Unable to install torch-scatter and other packages

Hi,

I am attempting to create a dockerized Jupyter notebook container based on the DLI image with my own additions of using PyTorch graph libraries.

The way I intend to do is that after I checked the requisite versions of Torch and Cuda found in this base image, I want to run as part of the Dockerfile:

RUN pip install torch-scatter -f https://pytorch-geometric.com/whl/torch-1.6.0+cu102.html

Which should install the correct versions. However, once I start the build for this container, I receive the following error message when getting to this particular package install:

https://github.com/nkasmanoff/jetson-gnns/blob/main/error_message.txt

It appears that the installer checks compatibility of every version of torch-scatter, and the common issue appears to be

OSError: libcurand.so.10: cannot open shared object file: No such file or directory

For every version it tries to download.

The code I am using to install I know works when trying to install these libraries to specific Torch and Cuda on Google Colab, so I am unsure if the issue is a result of how I am installing via Docker.

For transparency, linked below is the Dockerfile I am using, and the build command I use is also pasted:

https://github.com/nkasmanoff/jetson-gnns/blob/main/Dockerfile

sudo docker build -t nsk367/jetson_gnn .

Thank you,

Noah

Hi,

May I know which JetPack version do you use for setup Jetson Nano?
Since the container is built on the top of r32.5.0, please use JetPack 4.5.x for compatibility.

Thanks.

Hi ,

I am using the most recent JetPack, which is 4.6. If that is the case should I re-install a 4.5.x version?

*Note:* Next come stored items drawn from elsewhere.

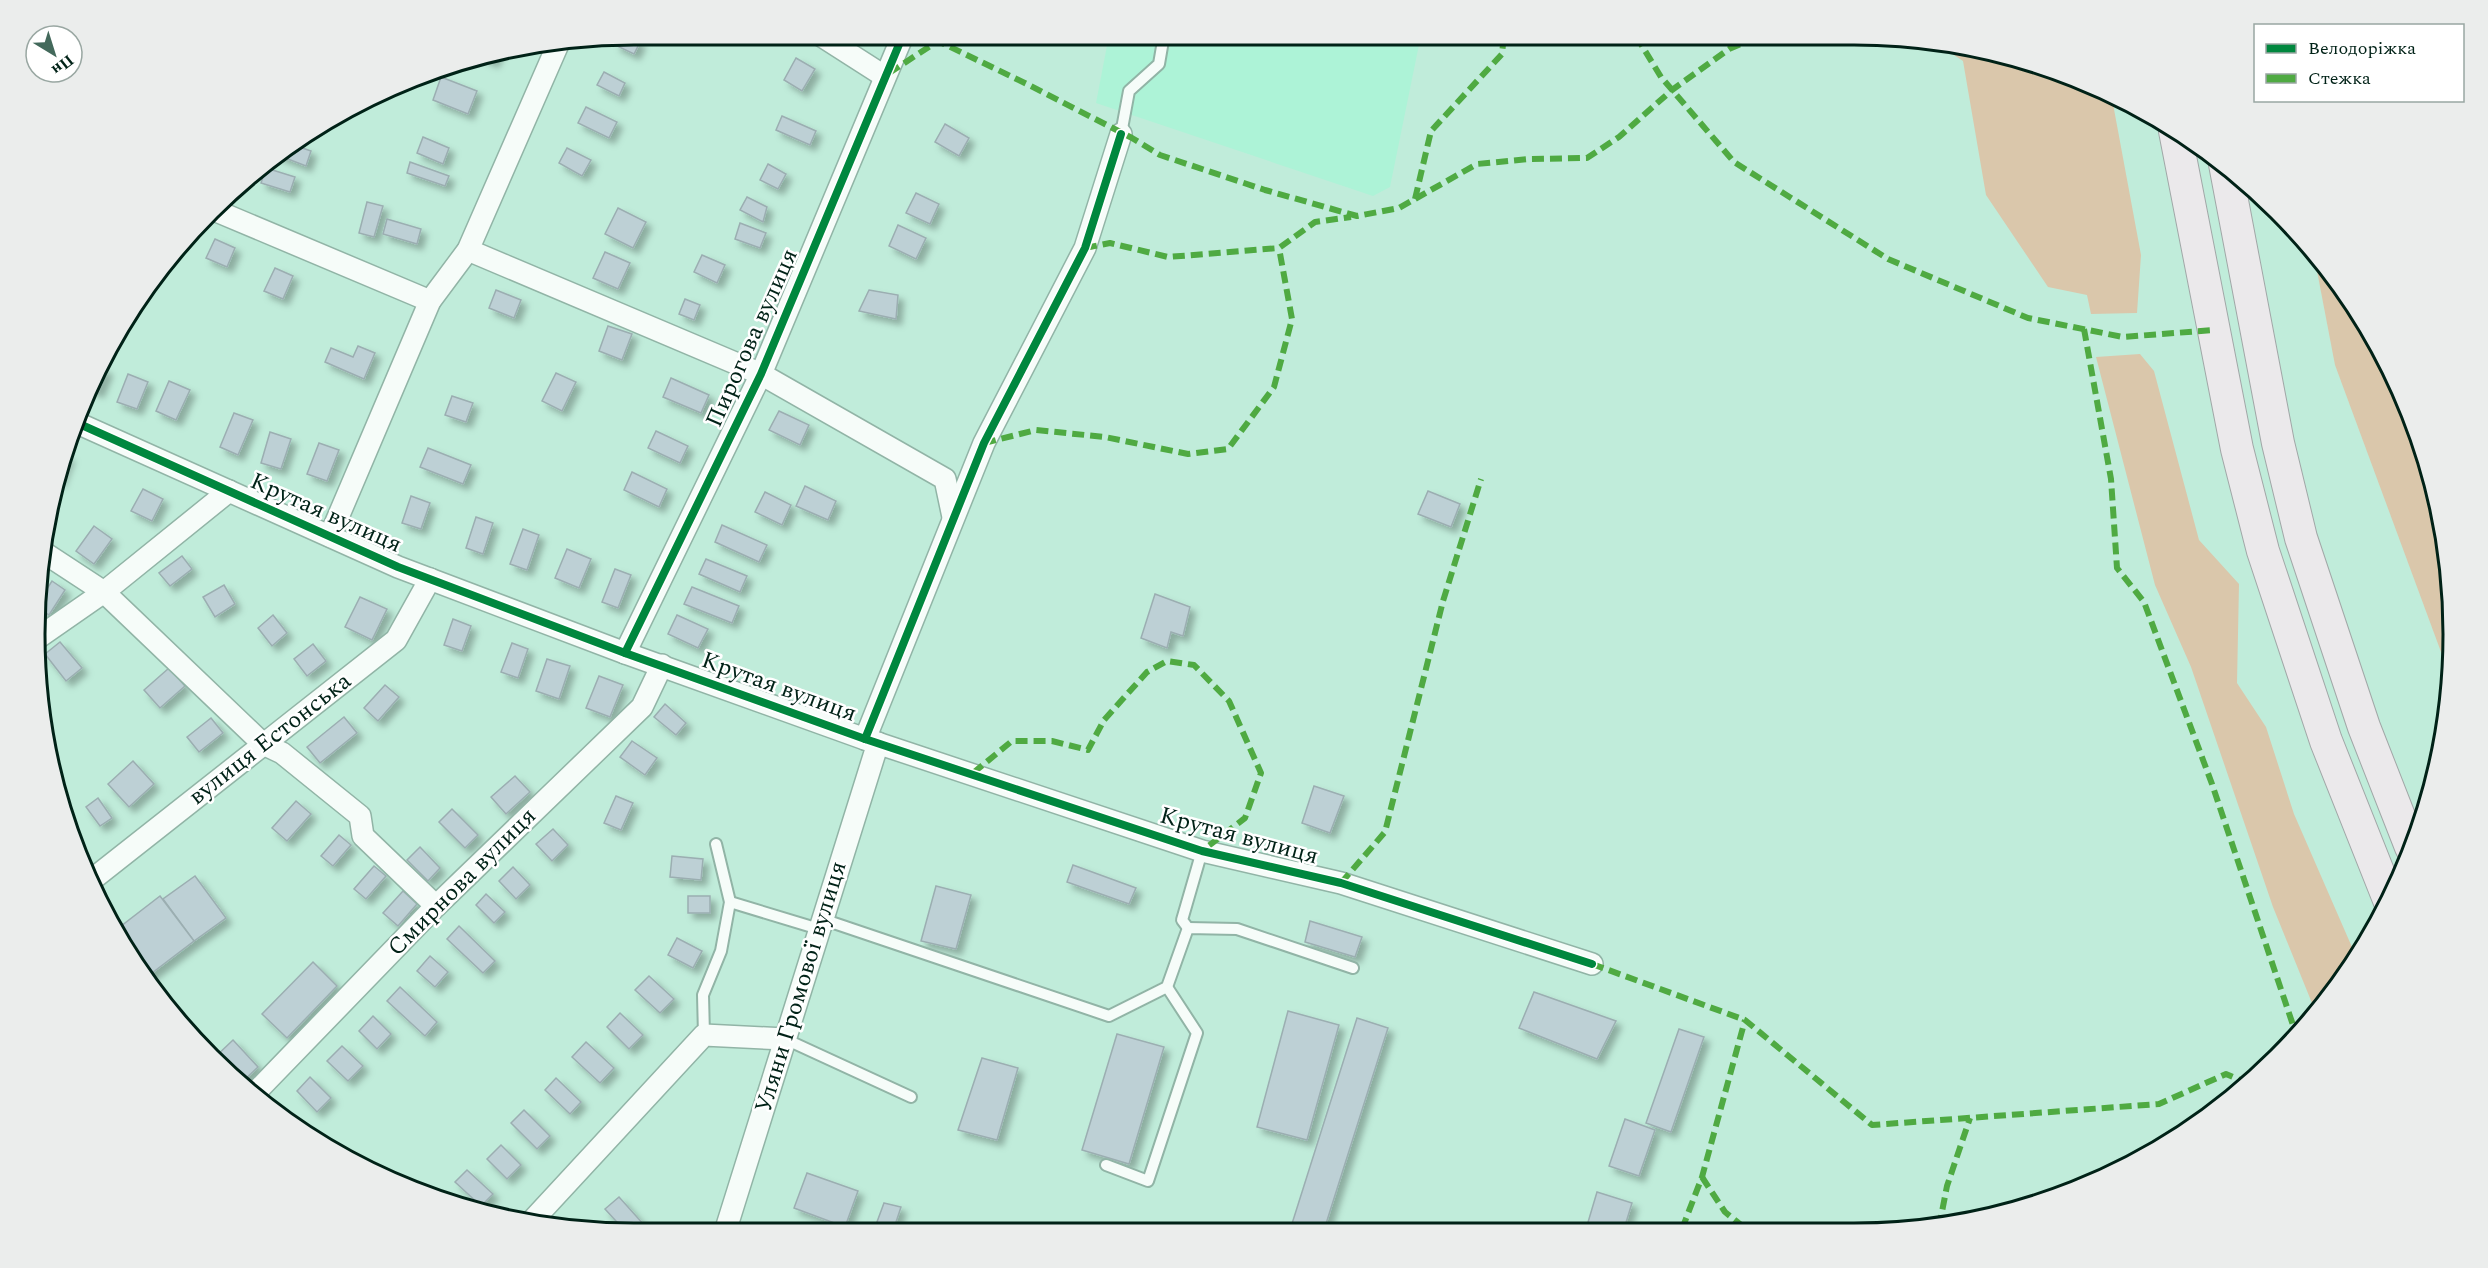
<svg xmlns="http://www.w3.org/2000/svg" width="2488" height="1268" viewBox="0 0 2488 1268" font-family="Spectral,serif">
<defs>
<filter id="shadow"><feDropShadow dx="5.5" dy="5.5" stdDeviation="3" flood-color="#0004"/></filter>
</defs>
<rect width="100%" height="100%" fill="#c0ecda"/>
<path fill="#adf3d7" d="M1109,35h312l-31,152 -17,9 -277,-93z"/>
<g fill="#dac7ab">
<path d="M1936,43l73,12 102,38 30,162 -4,58 -46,1 -4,-19 -39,-8 -62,-92 -23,-134z"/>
<path d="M2313,250l60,84 49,107 26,114 3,124 -116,-314z"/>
<path d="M2140,354l14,17 45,169 40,44 -2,99 29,44 28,87 61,140 -39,59 -43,-106 -82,-240 -36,-82 -59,-228z"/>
</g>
<g fill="#bdd0d5" stroke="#9baeb1" stroke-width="1.5" filter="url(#shadow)">
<path d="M627,35l13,7 -6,12 -19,-9 4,-9z"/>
<path d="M498,51l-5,11 -13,-6z"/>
<path d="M796,58l19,11 -13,22 -18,-11z"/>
<path d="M604,72l21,11 -6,13 -22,-11z"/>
<path d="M441,77l36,14 -9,23 -35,-14z"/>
<path d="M586,107l31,15 -8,16 -31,-15z"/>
<path d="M782,116l34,15 -6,14 -34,-15z"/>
<path d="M945,124l24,14 -10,18 -24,-14z"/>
<path d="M423,137l26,11 -6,16 -26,-11z"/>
<path d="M291,144l20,7 -5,15 -31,-12z"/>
<path d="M567,148l24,12 -9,16 -23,-13z"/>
<path d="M410,162l39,14 -4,10 -38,-13z"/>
<path d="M768,164l18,10 -8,15 -18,-9z"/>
<path d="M266,168l29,9 -5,15 -29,-9z"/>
<path d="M916,193l23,11 -9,20 -24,-11z"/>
<path d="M747,197l20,10 -4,15 -23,-12z"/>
<path d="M367,202l16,4 -9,31 -15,-4z"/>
<path d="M618,208l28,14 -13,26 -28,-14z"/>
<path d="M387,219l34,10 -4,15 -34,-10z"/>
<path d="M740,223l26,10 -6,15 -25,-9z"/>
<path d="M898,225l28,13 -10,21 -27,-13z"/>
<path d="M215,239l20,9 -8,19 -21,-9z"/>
<path d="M605,252l25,11 -12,26 -25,-11z"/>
<path d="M702,255l23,10 -8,18 -23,-11z"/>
<path d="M275,268l18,8 -10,23 -19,-8z"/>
<path d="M496,290l25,10 -7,18 -25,-10z"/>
<path d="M869,290l29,5 -2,24 -37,-8z"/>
<path d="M685,299l15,6 -6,15 -15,-6z"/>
<path d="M608,326l24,8 -10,26 -23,-9z"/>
<path d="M358,346l17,7 -11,26 -39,-17 6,-14 22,9z"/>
<path d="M100,367l7,3 -9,22 -9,-4z"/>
<path d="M556,373l20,9 -14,29 -20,-10z"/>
<path d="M128,374l20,8 -11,27 -20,-7z"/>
<path d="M671,378l38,17 -8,18 -38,-16z"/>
<path d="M169,381l21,9 -14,30 -20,-9z"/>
<path d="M452,396l21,7 -7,19 -21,-7z"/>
<path d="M779,411l30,14 -9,20 -31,-15z"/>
<path d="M234,413l19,7 -15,35 -18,-8z"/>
<path d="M656,431l32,15 -8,17 -32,-15z"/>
<path d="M270,432l21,7 -10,30 -20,-6z"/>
<path d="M319,443l20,7 -12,31 -20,-7z"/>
<path d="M428,448l43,17 -8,19 -43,-17z"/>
<path d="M65,455l4,1 -10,26 -2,-1z"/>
<path d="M632,472l35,17 -8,18 -35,-17z"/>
<path d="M805,486l31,15 -8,19 -32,-14z"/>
<path d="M143,489l20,10 -11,22 -21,-10z"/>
<path d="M1428,491l32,13 -9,23 -33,-13z"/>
<path d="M765,492l26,13 -9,20 -27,-13z"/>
<path d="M411,496l19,7 -9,26 -19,-6z"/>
<path d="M476,517l17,6 -10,31 -17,-6z"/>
<path d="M722,525l45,20 -8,17 -44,-20z"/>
<path d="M94,526l18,13 -18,25 -18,-13z"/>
<path d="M523,529l16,6 -12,35 -17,-6z"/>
<path d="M567,549l24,10 -12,29 -24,-10z"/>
<path d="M182,556l10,13 -22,17 -11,-13z"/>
<path d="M706,559l41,17 -7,16 -41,-18z"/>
<path d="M615,569l16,6 -13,33 -16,-6z"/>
<path d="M52,581l13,9 -16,25 -12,-7v-4z"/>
<path d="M224,585l11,19 -20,13 -12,-20z"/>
<path d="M692,587l47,19 -7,17 -48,-19z"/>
<path d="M1155,594l35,13 -7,29 -12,-4 -4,16 -26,-10z"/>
<path d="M360,597l27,12 -15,31 -27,-13z"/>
<path d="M273,615l14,18 -15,13 -14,-18z"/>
<path d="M677,615l31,14 -10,19 -30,-14z"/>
<path d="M453,619l18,7 -9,25 -18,-6z"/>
<path d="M60,642l22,26 -16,13 -21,-27z"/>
<path d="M512,643l16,6 -10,29 -17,-6z"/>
<path d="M313,644l13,17 -19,15 -13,-17z"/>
<path d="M547,659l23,7 -11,33 -23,-8z"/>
<path d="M169,668l16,18 -25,22 -16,-18z"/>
<path d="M599,676l24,9 -13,32 -24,-9z"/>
<path d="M385,685l14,12 -21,24 -14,-13z"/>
<path d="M665,704l21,19 -10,12 -22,-18z"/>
<path d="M344,717l13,16 -37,30 -13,-16z"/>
<path d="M211,718l12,15 -24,19 -12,-15z"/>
<path d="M632,741l25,17 -12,17 -25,-18z"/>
<path d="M133,761l21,23 -25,23 -21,-23z"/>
<path d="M515,776l15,16 -24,22 -15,-17z"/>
<path d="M1314,786l30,10 -14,37 -28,-10z"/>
<path d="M616,796l17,7 -12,27 -17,-7z"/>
<path d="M98,798l14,20 -12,8 -14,-19z"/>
<path d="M296,801l15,13 -24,27 -15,-13z"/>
<path d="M452,809l26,26 -13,13 -26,-26z"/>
<path d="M553,829l15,16 -16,16 -16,-17z"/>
<path d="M339,835l12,10 -18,21 -12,-10z"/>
<path d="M420,847l20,21 -12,13 -21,-21z"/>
<path d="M672,856l31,3 -2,21 -31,-3z"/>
<path d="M1073,865l63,23 -7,16 -62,-22z"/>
<path d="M374,866l12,10 -20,23 -12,-10z"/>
<path d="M513,867l17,18 -14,14 -17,-18z"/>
<path d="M195,876l31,42 -32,23 -31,-42z"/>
<path d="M936,886l35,9 -15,54 -35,-8z"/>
<path d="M403,891l14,13 -19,22 -15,-13z"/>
<path d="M486,894l19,18 -11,11 -18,-18z"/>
<path d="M160,896l34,45 -46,35 -32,-46z"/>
<rect x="688" y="896" width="22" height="17"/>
<path d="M1310,921l52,16 -7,20 -50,-15z"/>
<path d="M459,926l36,35 -12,12 -36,-34z"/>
<path d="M677,938l25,13 -9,17 -25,-13z"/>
<path d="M123,941l27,37 -3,2z"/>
<path d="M430,956l18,16 -13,15 -18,-16z"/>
<path d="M313,962l24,24 -50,52 -25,-24z"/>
<path d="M649,976l25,23 -14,14 -25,-23z"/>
<path d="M400,987l37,35 -12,14 -38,-35z"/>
<path d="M1534,992l82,29 -19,38 -78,-31z"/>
<path d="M1288,1011l51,14 -32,115 -50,-13z"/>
<path d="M620,1013l23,22 -14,14 -22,-22z"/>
<path d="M373,1016l18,18 -14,15 -18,-18z"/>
<path d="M1357,1018l31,10 -64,202h-34z"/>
<path d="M1679,1029l25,8 -33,95 -25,-9z"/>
<path d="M1117,1034l47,13 -35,117 -47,-14z"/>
<path d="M233,1040l25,27 -17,16 -29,-23z"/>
<path d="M586,1042l28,26 -14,15 -28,-26z"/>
<path d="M342,1046l21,20 -15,15 -21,-20z"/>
<path d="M982,1058l36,10 -21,72 -39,-10z"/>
<path d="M310,1077l21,21 -14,14 -20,-21z"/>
<path d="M556,1078l25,24 -11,12 -25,-24z"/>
<path d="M524,1110l26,26 -13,13 -26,-26z"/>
<path d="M282,1111l20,22 -23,-19z"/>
<path d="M1625,1119l30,11 -16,46 -30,-10z"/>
<path d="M501,1145l20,20 -14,14 -20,-20z"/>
<path d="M467,1170l26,24 -12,12 -26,-24z"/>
<path d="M807,1173l51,18 -13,36 -51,-19z"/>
<path d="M1597,1192l35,11 -8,26h-38z"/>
<path d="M619,1197l26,29 -6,6h-13l-21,-23z"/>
<path d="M884,1203l17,4 -8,24 -19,-1z"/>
</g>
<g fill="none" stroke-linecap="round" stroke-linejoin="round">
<g stroke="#91b4a6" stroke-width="14">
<g id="service">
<path d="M1121,134l8,-43 30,-27 5,-29"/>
<path d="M730,902l89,27"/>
<path d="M822,919l287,97 58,-29 21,-59 49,1 116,39"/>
<path d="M1188,928l-6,-8 20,-69"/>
<path d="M704,1035l-1,-40 18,-44 9,-49 -14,-58"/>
<path d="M785,1039l126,58"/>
<path d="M1106,1165l42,16 49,-148 -30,-46"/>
</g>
</g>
<g stroke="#91b4a6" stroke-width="24">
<g id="minor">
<path d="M820,35l64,41"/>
<path d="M214,210l216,91"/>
<path d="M468,250l293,124 184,105 8,38"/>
<path d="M75,422l323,145 227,86 240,86 337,112 139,32 251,81"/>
<path d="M330,536l100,-235 38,-51 91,-208"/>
<path d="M43,552l61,40 159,152 19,9 78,63 3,20 73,70"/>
<path d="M35,640l69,-48 125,-101"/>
<path d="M625,653l136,-279 142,-339"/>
<path d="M865,739l119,-296 101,-195 36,-114"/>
<path d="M89,882l307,-242 34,-61"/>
<path d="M254,1094l182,-188 206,-199 20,-42"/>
<path d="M531,1222l173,-187 81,4"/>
<path d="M725,1232l153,-489"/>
</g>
</g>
<g stroke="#a1a7a7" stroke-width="34">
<g id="primary">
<path d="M2175,131l62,318 26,102 63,190 64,161"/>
<path d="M2225,164l53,279 23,95 63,189 47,120"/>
</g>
</g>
<use href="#service" stroke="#f6fcf9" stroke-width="10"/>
<use href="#minor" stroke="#f6fcf9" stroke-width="21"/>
<use href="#primary" stroke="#ebe9eb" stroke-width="32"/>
<g stroke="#4faa42" stroke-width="6" stroke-dasharray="12 6" stroke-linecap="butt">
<path d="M1636,36l25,41 73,85 154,97 140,59 95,19 91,-7"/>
<path d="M889,73l49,-32 91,44 103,53 28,17 105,35 92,26 42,-8 78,-44 52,-5 58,-1 32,-21 53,-47 57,-41 31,-13"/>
<path d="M1415,199l16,-68 71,-77 2,-19"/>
<path d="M1085,248l25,-5 58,14 111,-9 36,-26 36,-5"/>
<path d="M2084,329l27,150 6,89 27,34 68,182 85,253"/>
<path d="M984,443l52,-13 69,7 83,17 40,-5 46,-62 18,-68 -13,-71"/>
<path d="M973,773l39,-32h40l36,9 16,-30 43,-48 20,-11 27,4 35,36 32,72 -16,45 -43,33"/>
<path d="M1341,883l44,-51 58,-231 38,-122"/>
<path d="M1592,964l153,56 127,105 287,-21 67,-30 21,9"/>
<path d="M1702,1177l23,35 21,17"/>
<path d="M1939,1227l8,-41 23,-68"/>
<path d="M1682,1229l20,-52 43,-157"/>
</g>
<g stroke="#fff" stroke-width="11">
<g id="cycleway">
<path d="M75,422l323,145 227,86 240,86 337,112 139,32 251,81"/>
<path d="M625,653l136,-279 142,-339"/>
<path d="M865,739l119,-296 101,-195 36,-114"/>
</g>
</g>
<use href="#cycleway" stroke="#00873e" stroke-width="8"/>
</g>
<g text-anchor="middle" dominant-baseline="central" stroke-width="5" stroke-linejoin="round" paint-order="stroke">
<g font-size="24" fill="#002217" stroke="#fff">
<text transform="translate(752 338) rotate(-66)">Пирогова вулиця</text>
<text transform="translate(326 513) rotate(24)">Крутая вулиця</text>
<text transform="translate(779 687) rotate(20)">Крутая вулиця</text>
<text transform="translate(270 739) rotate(-38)">вулиця Естонська</text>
<text transform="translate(1239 836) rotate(15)">Крутая вулиця</text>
<text transform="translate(462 882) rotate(-45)">Смирнова вулиця</text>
<text transform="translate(801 987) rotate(-73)">Уляни Громової вулиця</text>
</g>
</g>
<path d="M0 0H2488V1268H0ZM634 45H1854A589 589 0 0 1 2443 634V634A589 589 0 0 1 1854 1223H634A589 589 0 0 1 45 634V634A589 589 0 0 1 634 45Z" fill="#ebedec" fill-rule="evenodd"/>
<path fill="none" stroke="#002217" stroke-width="3" d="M634 45H1854A589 589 0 0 1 2443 634V634A589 589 0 0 1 1854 1223H634A589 589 0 0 1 45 634V634A589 589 0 0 1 634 45Z"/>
<rect x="2254" y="24" width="210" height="78" fill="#ffffff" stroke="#99a7a2" stroke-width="1.5"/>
<rect x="2266" y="44" width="30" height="9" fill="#00873e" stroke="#99a7a2" stroke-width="1.5"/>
<text x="2308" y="54" font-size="18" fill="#002217">Велодоріжка</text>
<rect x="2266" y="74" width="30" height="9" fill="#4faa42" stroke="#99a7a2" stroke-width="1.5"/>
<text x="2308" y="84" font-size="18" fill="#002217">Стежка</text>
<g transform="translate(54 54) rotate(142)"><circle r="28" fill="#ffffff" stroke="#99a7a2" stroke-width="1.5"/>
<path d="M0-4.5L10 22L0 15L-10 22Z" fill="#43695b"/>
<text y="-9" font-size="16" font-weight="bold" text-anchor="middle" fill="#002217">Пн</text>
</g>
</svg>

Alternatively, is there a different image to build on top of?

Thanks,

Noah

Hi,

I wanted to provide a quick update to ask if this behavior is expected, but I have adjusted the base image to nvcr.io/nvidia/dli/dli-nano-ai:v2.0.1-r32.6.1 to be compatible with my Jetpack 4.6, which additionally changes what version of torch-scatter and the requisite packages I should use are (i.e. torch 1.9 not 1.6).

But now, the trouble is that when I run sudo docker build -t nsk367/jetson_gnn ., the new issue appears to be that this package never seems to install. After completing all of the prior parts of the Docker build, the program seems to take an unreasonable amount of time to install this package.

Pasted below is that message:



WARNING: Running pip as the 'root' user can result in broken permissions and conflicting behaviour with the system package manager. It is recommended to use a virtual environment instead: https://pip.pypa.io/warnings/venv
Removing intermediate container e59382fbcab2
 ---> 9586aeab378e
Step 9/14 : RUN pip install torch-scatter      -f https://pytorch-geometric.com/whl/torch-1.9.0+cu102.html
 ---> Running in 74699431815b
Looking in links: https://pytorch-geometric.com/whl/torch-1.9.0+cu102.html
Collecting torch-scatter
  Downloading torch_scatter-2.0.8.tar.gz (21 kB)
  Preparing metadata (setup.py): started
  Preparing metadata (setup.py): finished with status 'done'
Building wheels for collected packages: torch-scatter
  Building wheel for torch-scatter (setup.py): started
  Building wheel for torch-scatter (setup.py): still running...
  Building wheel for torch-scatter (setup.py): still running...
  Building wheel for torch-scatter (setup.py): still running...
  Building wheel for torch-scatter (setup.py): still running...

Linked here is the repository containing the Dockerfile I am hoping to run on my Jetson Nano 2GB. https://github.com/nkasmanoff/jetson-gnns/blob/main/Dockerfile

Thank you again,
Noah

Hi,

Have you tried it on a JetPack 4.5.1 environment?
If yes, did it work?

Not sure if this is the root cause.
But it’s common that the docker doesn’t have enough memory and gets stuck.
To solve this, please run it with the configure suggested in the below comment:

Thanks.

Hi,

I have not yet tried on the JetPack 4.5.1 environment, but think I will give that a shot now.

Instead of re-installing, I first tried replacing the base image with nvcr.io/nvidia/dli/dli-nano-ai:v2.0.1-r32.6.1, but the issue remained.

This has all been occurring during the docker build command, not docker run, when I install these various packages. I deferred the installation of these packages, added --memory=500M --memory-swap=8G to my docker run script, but unfortunately that did not seem to help either.

Thanks again,
Noah

This topic was automatically closed 14 days after the last reply. New replies are no longer allowed.